国家と政府という二つの団体の間には、次の本質的な相違がある。前者はそれ自身によって存在するのに対し、後者は主権者によってのみ存在する。

だから統治者の支配的意思は、どこまでも一般意志、言葉をかえれば、法に他ならないか、またはそうでなければならない。

彼らの持っている権力は彼らの内に集約された国家権力にほかならない。彼らが何らかの絶対的、独立的な行動を自分の専断で行おうとするやいなや、国家全体を結びつけている紐帯は解け始める。

最後に統治者が主権者の意思以上に能動的な特殊意思を持つようになれば、また、この特殊意思に従おうとして、その掌中に委ねられた国家権力を使用し、そのため、いわば法律上と事実上の二つの主権者が生じるようになれば、たちまち社会的結合は消滅し、政治体は解体するであろう。

  ルソー「社会契約論」第三編 第一章 政府一般について

現在の日本の統治者=政府(官僚)
法律上の主権者=日本国民
特殊意思=電力会社・経済界・グローバル化勢力・アメリカ

ルソーに従えば、今の日本は、政治体としては解体し始めていると考えるほかに無い。誰がそれを望み、推進しているのでしょうか。
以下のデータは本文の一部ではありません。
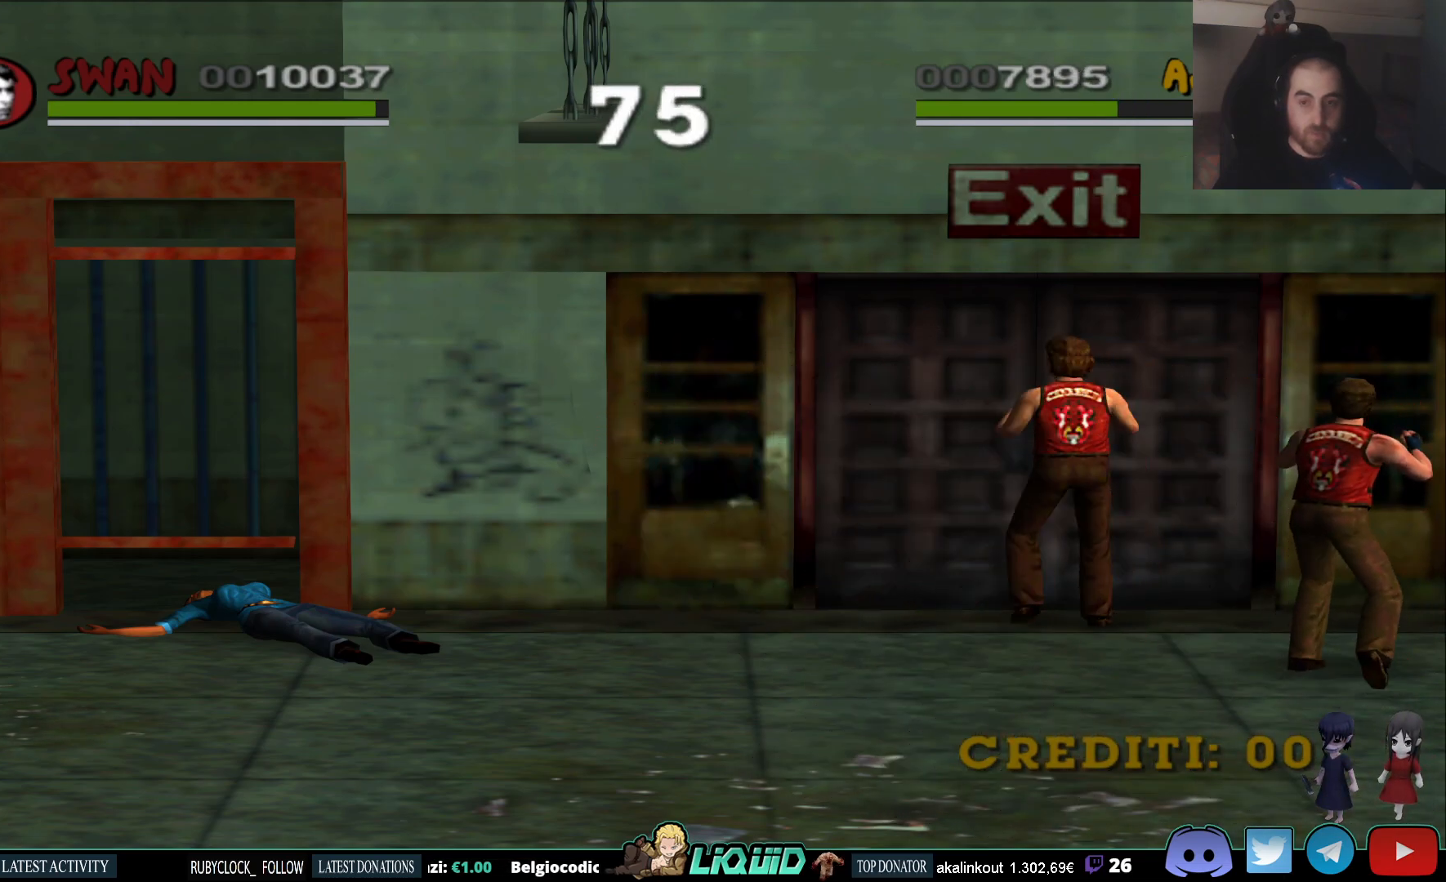
{"buttons": [], "left_stick": "left", "right_stick": "center", "events": []}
自らの利益と損失しか考えられない経済界・電力会社には、そのような観点はそもそも望み得ない。グローバル化勢力にとって、まず初めに独立した政治体としては解体して行くべき先進国が日本であるという位置付けでしょう。日本の大企業は、もはや日本国籍を捨てること(=グローバル企業化)で、実質的に無国籍な法人格だけが生き残れればいいと考えているのでしょう。

 なんだか、回りくどい言い方をしました。
 
 野田内閣・政府が、大飯原発再稼働を決めたことは、自ら、国家転覆の時限爆弾に着火したことです。
 
 政府自らが、最大のテロリストになったわけです。
 
 国民の命よりも、経済界(=グローバル化によりもはや日本の利益に顧慮しない無国籍資本家)の利益が大事だと公言したわけです。

 
 国家権力は、ルソーによれば、一人一人の国民が、国家と契約を交わすことでその有効性を発揮している。
 
 その契約とは、国家権力(=法の支配)に個人としての国民は従うが、その代わりに、国家が、国民一人一人の生命を守るというものだ。
 
 現在の政府は、この社会契約を自ら破ってしまった。つまり、国家権力の根拠を踏みにじったことで、政府としての正当性を自ら捨てたのです。

  
 これは恐ろしい事態です。
 
 グローバル化勢力の望むとおり、野田内閣は、日本の国家体制を自ら転覆させる。
 
 これ以上のテロは無いのです。